Fraglos hat der Iran vitale Interessen im Irak und daher auch die Instrumente geschaffen, um seinen Einfluss auszubauen. Teheran verfügt über ein weites Netz an bezahlten Informanten im Irak, iranische Revolutionsgardisten wirken aktiv am politischen Geschehen im Südirak mit, iranische Gelder fließen über religiöse Stiftungen in soziale irakische Wohlfahrtsprogramme, und eine der großen religiösen schiitischen Parteien im Irak, der an der Regierung beteiligte „Oberste Rat der Islamischen Revolution (SCIRI), gilt als verlängerter Arm Teherans.

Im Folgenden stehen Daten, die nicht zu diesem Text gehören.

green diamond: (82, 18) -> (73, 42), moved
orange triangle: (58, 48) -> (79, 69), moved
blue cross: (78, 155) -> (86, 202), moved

Widersprüchlich ist, mit welchem Ziel diese Instrumente eingesetzt werden. Irans oberste Priorität ist es, den Irak nicht zu einer politischen, militärischen oder ideologischen Bedrohung werden zu lassen. Die potenzielle Bedrohung kommt dabei aus zwei äußerst unterschiedlichen Richtungen. Würde der Irak doch noch zu einer Erfolgsgeschichte, würde er dem iranischen System als alternatives politisches, demokratisches und sogar schiitisches Modell Konkurrenz machen. Doch gleichzeitig fürchtet Teheran auch, dass die Unruhen und der Bürgerkrieg überschwappen können.

Daraus ergibt sich eine iranische Strategie der „vielen Gesichter“. Teheran möchte die territoriale Integrität des Irak erhalten und einen völligen irakischen Kollaps vermeiden. Dabei zählt die Führung auf die freundlich gesinnte Regierung in Bagdad. Doch andererseits schürt Teheran Unruhe im Irak, nicht zuletzt, um US-Truppen zu binden, damit Washington nicht auf den Gedanken kommt, als Nächstes den Iran anzugreifen. Ein unabhängiger, vereinter Irak soll mit seiner mehrheitlich schiitischen Regierung den US-Einfluss eindämmen.

Gleichzeitig möchte Teheran aber auch die Fähigkeit behalten, die US-Truppen im Irak in Schwierigkeiten zu bringen, wenn es nötig erscheint. Eine Karte, die sich auch ausspielen lässt, wenn es um den amerikanischen Widerstand gegen das iranische Atomprogramm geht. „Kontrolliertes Chaos“ lautet also derzeit das iranische Rezept für den Irak. Teheran präsentiert sich dabei gerne als Chaos-Manager. Allerdings hat Amit Muhebian, einer der konservativen Ideologen des iranischen Regimes, die 160.000 US-Soldaten im Irak schon mal bösartig als „potenzielle Geiseln“ bezeichnet.

So hat sich in der Konfrontation zwischen Washington und Teheran ausgerechnet der Irak als amerikanische Achillesferse erweisen. Arabische Zeitungen werteten die internationale Irak-Konferenz bereits im Vorfeld als iranischen Erfolg.